(Text to read):
%%
Dupin is characterized by his analytical abilities and his ability to distance himself emotionally from the crimes. This is contrasted with the Paris police’s emotionalness. They become too emotionally invested because of the ghastly nature of the crimes and the horrific ways in which both of the women were murdered. They arrest Dupin’s friend, Adolphe Le Bon, despite their lack of motive or evidence that he indeed committed the crimes. The police are horrified by the crimes, motivating them to identify and arrest a suspect to assuage their grief and outrage.

The police serve as a foil to Dupin’s cool-headed rationality. He realizes their emotions have distracted them from realizing that this crime is unlike any other that has been committed. His brilliance allows him to notice and piece together the small details overlooked by the police. The authority roles are depicted unfavorably in the first detective fiction story which is a common theme throughout the genre. Their incompetence almost condemns an innocent man, requiring an amateur detective with a passing interest in the case intervene and set things right.

Sir Arthur Conan Doyle’s Sherlock Holmes was heavily inspired by Poe’s Dupin. Like Dupin, Holmes is a brilliant deductive and analyst. He is also eccentric and has little human contact save for his close friend through whose perspective the story is told. In the same way the detective was influenced by his literary predecessor, so was the short story “The Adventure of the Speckled Band,” published in 1892, influenced by “The Murders in the Rue Morgue.” Like “Rue Morgue,” “Speckled Band” is a locked-room mystery where the culprit turns out to be an exotic animal.

In “Speckled Band,” however, the police have much less of a presence than in the story. The absence of authority in this story speaks to the complicated, baffling attributes of the mystery. The assumption in this detective story is, because of the nature of a locked-room mystery, the police would be ill-equipped to determine the culprit. The victim would be assumed to have simply died under mysterious circumstance, and it would be left at that. There is nothing worthwhile the authorities could contribute to solving this mystery. At best, they would arrest the wrong person as was seen in “Rue Morgue.”
%%
(Raw data):
%%
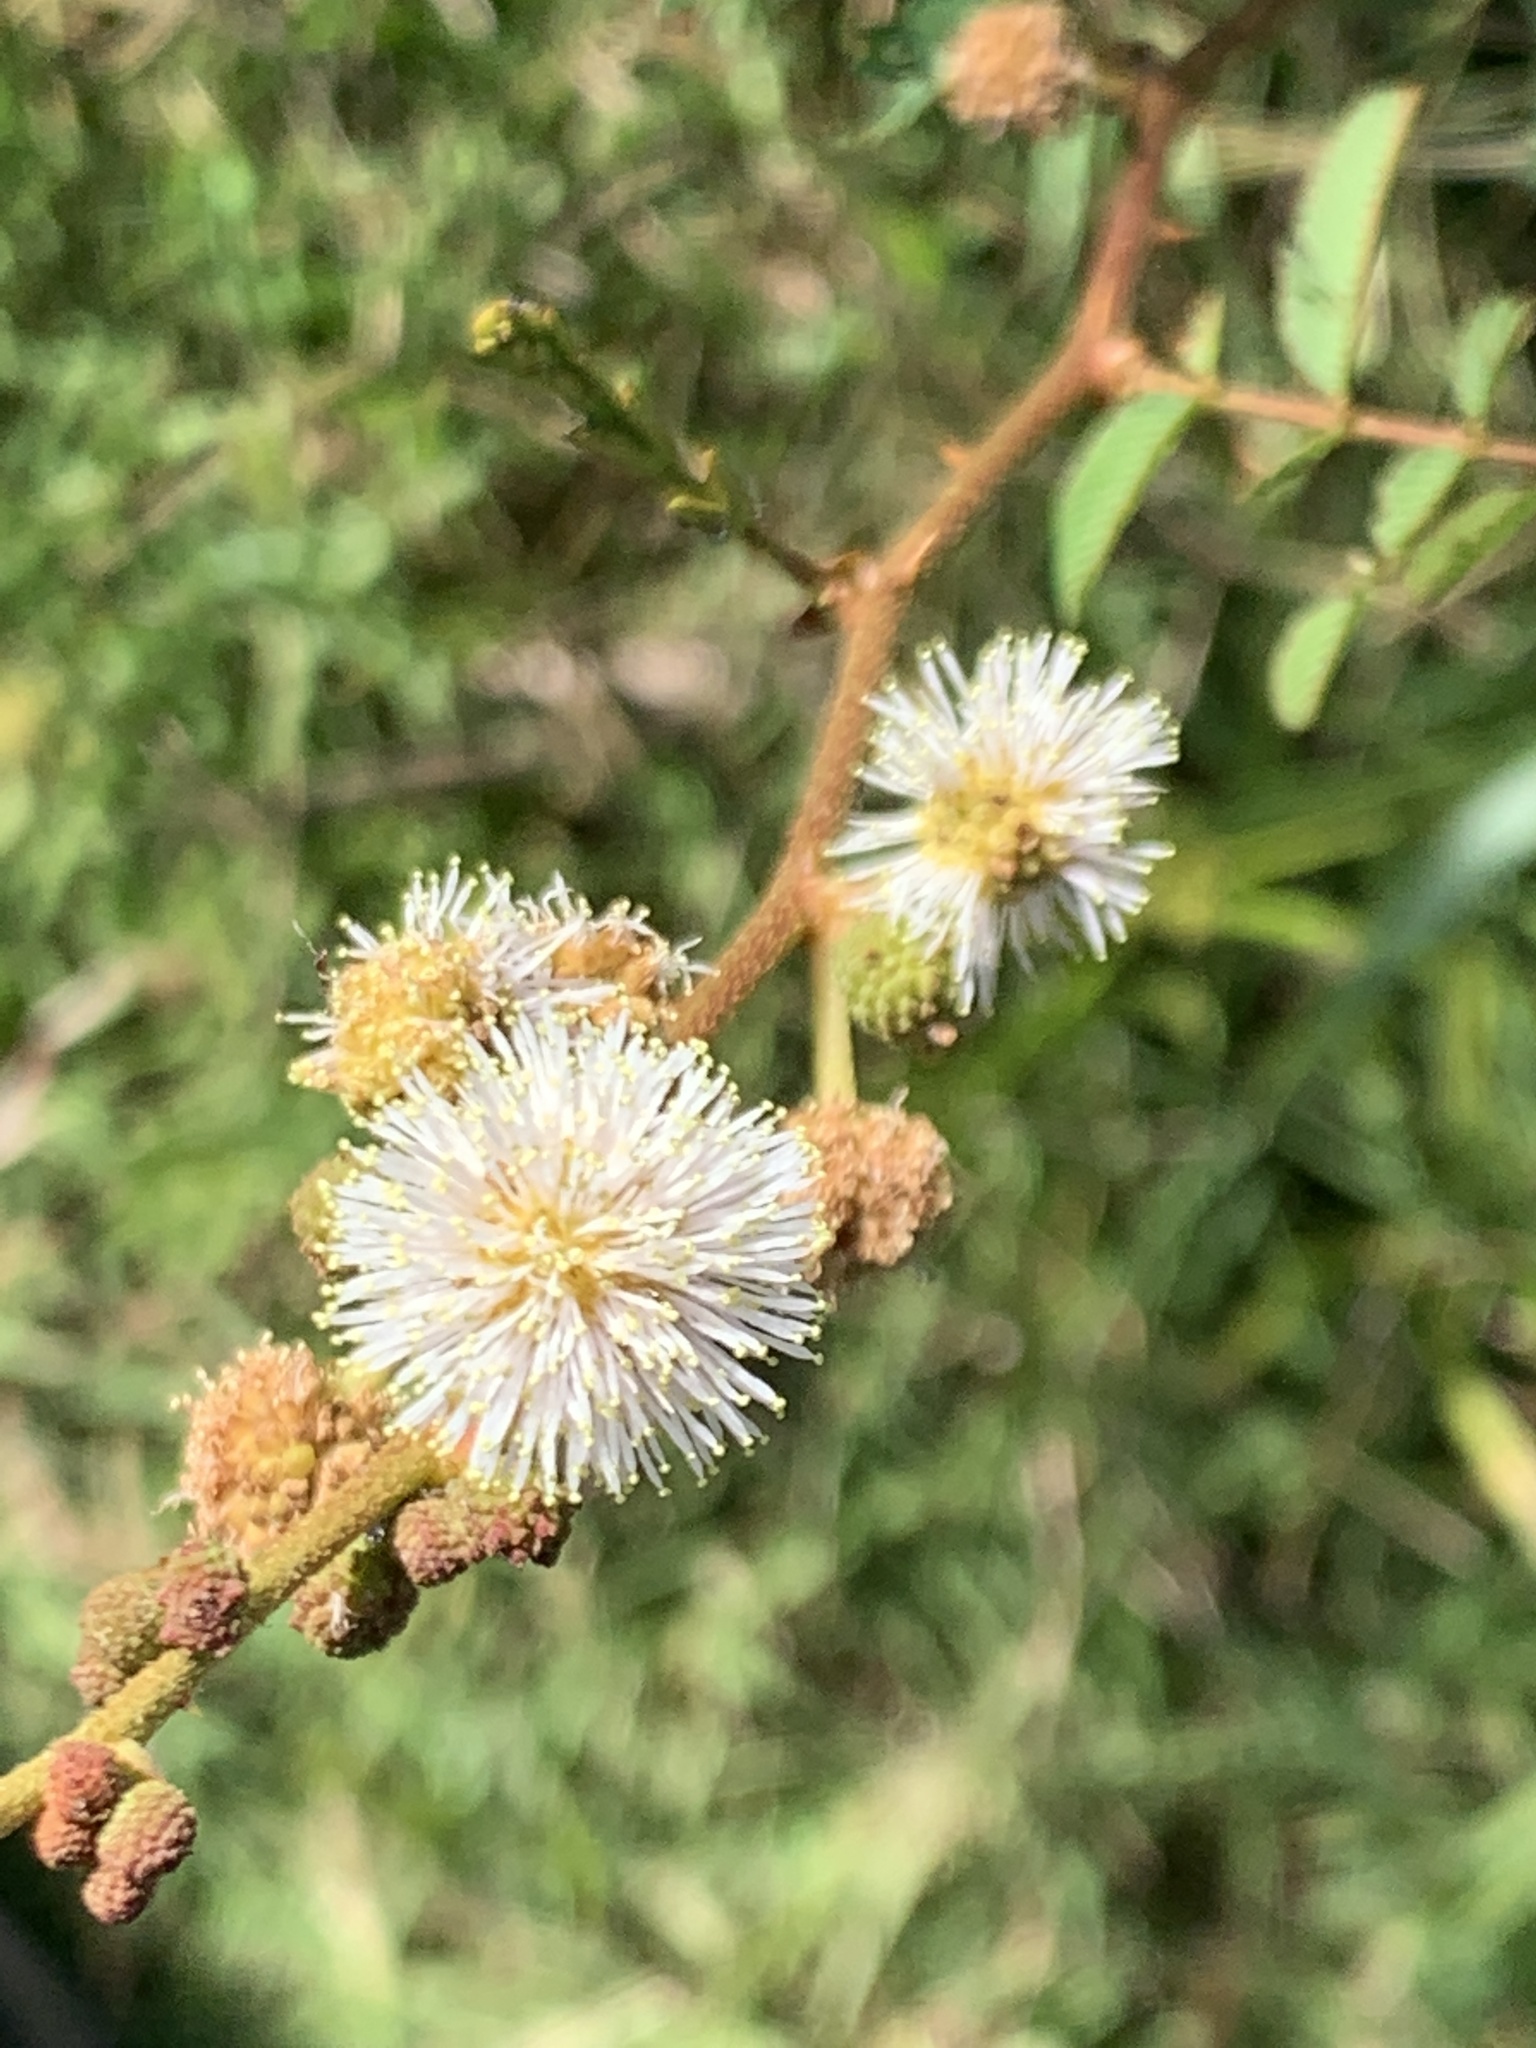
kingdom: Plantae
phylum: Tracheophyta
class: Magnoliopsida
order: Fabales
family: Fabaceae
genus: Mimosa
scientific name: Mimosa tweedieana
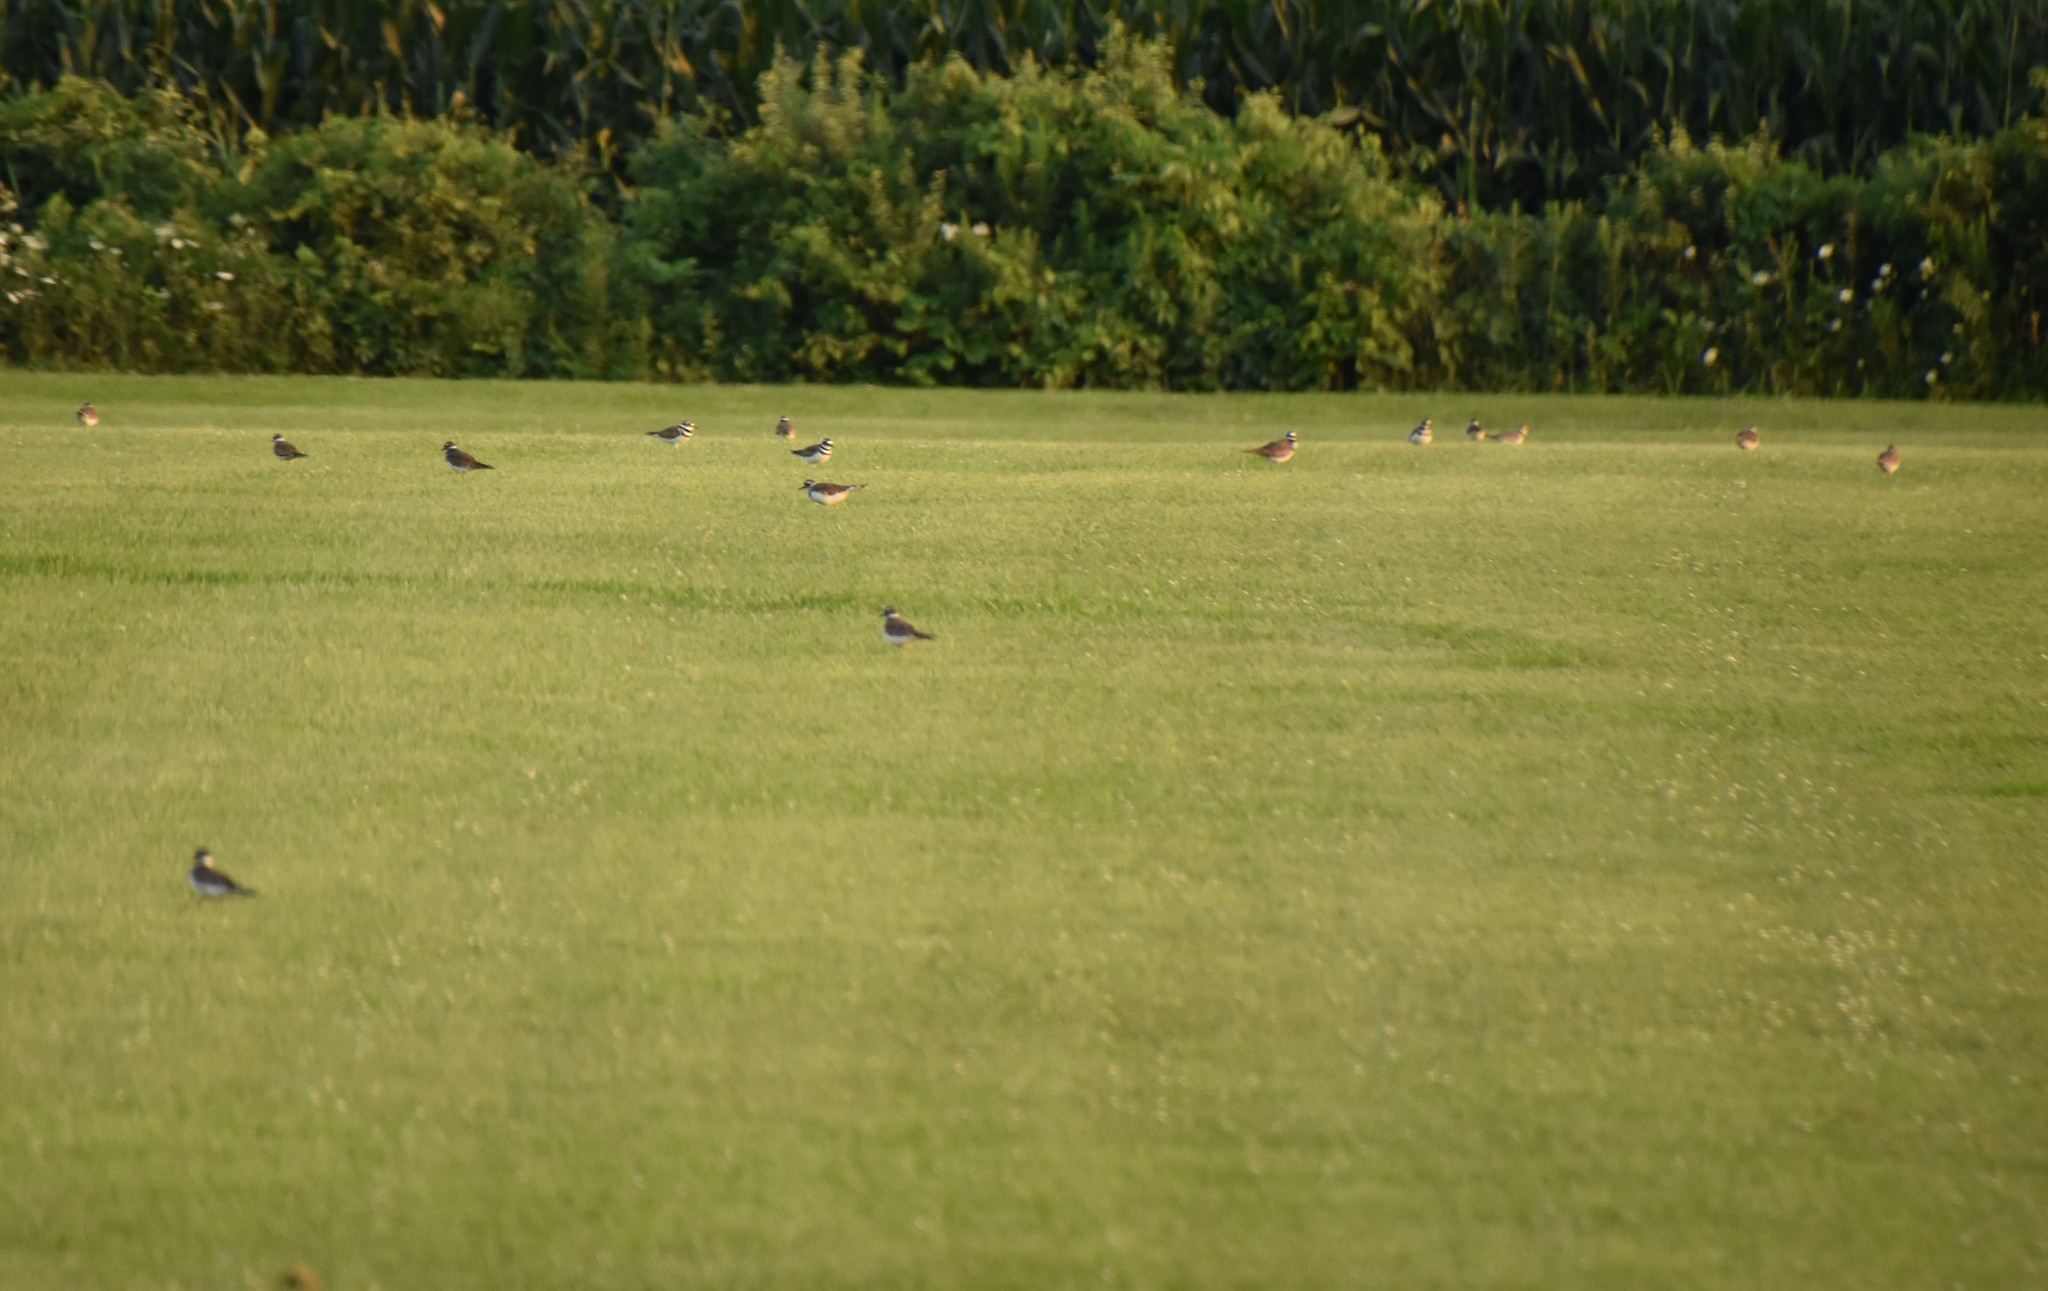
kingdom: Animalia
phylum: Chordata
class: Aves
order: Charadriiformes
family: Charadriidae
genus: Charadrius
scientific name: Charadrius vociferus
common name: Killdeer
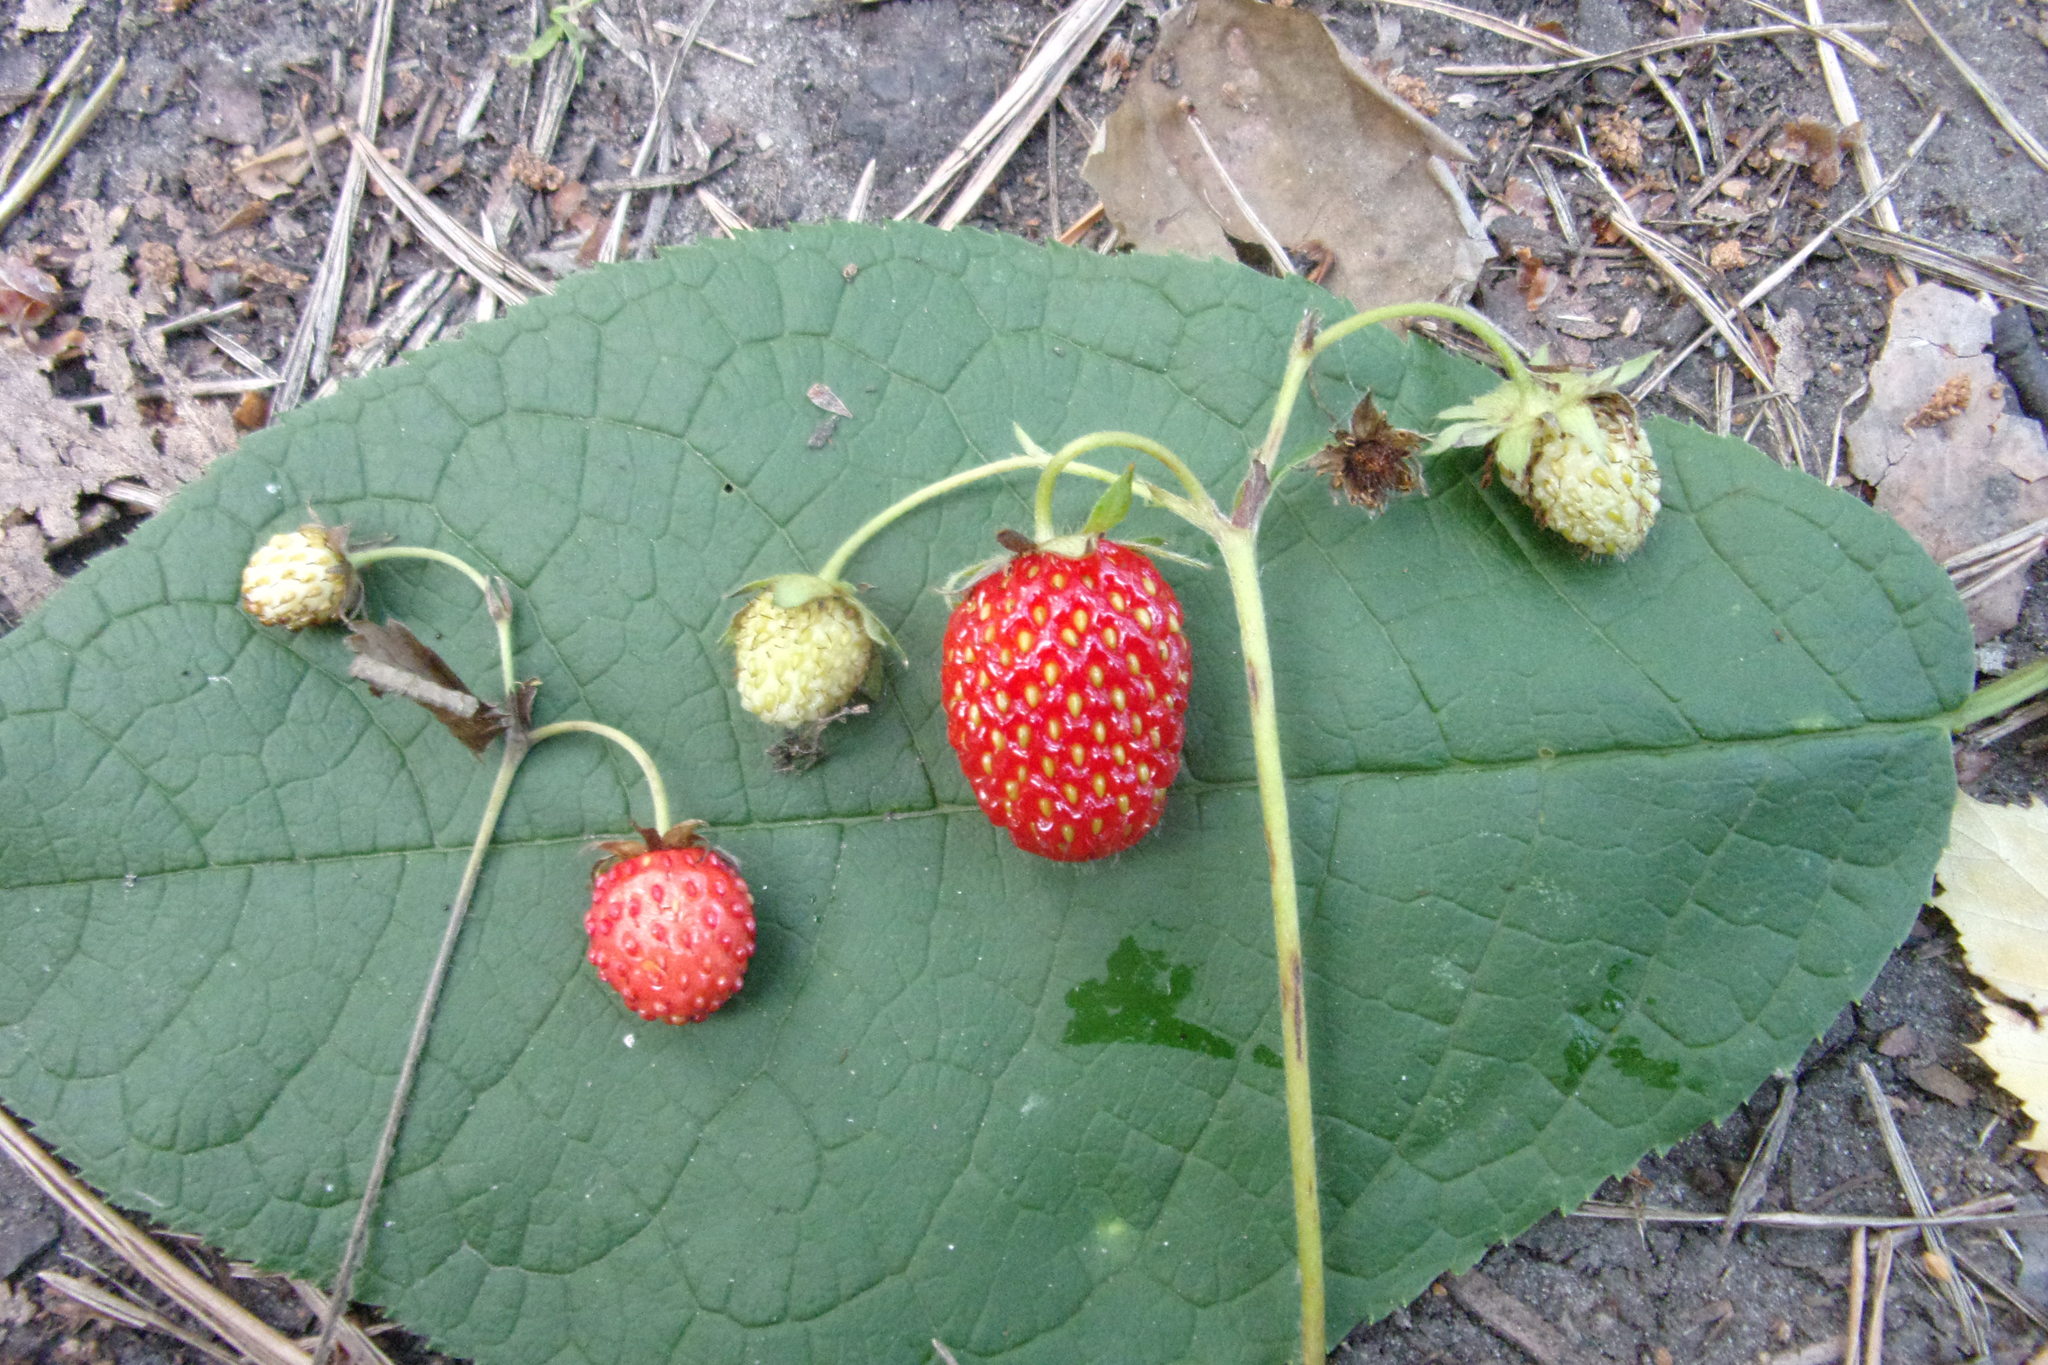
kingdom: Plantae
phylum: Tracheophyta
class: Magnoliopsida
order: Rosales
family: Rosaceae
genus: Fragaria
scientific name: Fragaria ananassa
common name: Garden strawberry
%%
(To be done):
A: In the essay on detective fiction, whom do the Paris police arrest?
B: Transcribe the essay on detective fiction from "Sir Arthur Conan" down to "an exotic animal.".
C: Put this sentence from the essay on detective fiction into Spanish: "Sir Arthur Conan Doyle’s Sherlock Holmes was heavily inspired by Poe’s Dupin."
The records play no part in any of this work.

(Set of answers):
A: Dupin’s friend, Adolphe Le Bon.

B:
Sir Arthur Conan Doyle’s Sherlock Holmes was heavily inspired by Poe’s Dupin. Like Dupin, Holmes is a brilliant deductive and analyst. He is also eccentric and has little human contact save for his close friend through whose perspective the story is told. In the same way the detective was influenced by his literary predecessor, so was the short story “The Adventure of the Speckled Band,” published in 1892, influenced by “The Murders in the Rue Morgue.” Like “Rue Morgue,” “Speckled Band” is a locked-room mystery where the culprit turns out to be an exotic animal.

C: El Sherlock Holmes de Sir Arthur Conan Doyle estuvo fuertemente inspirado en el Dupin de Poe.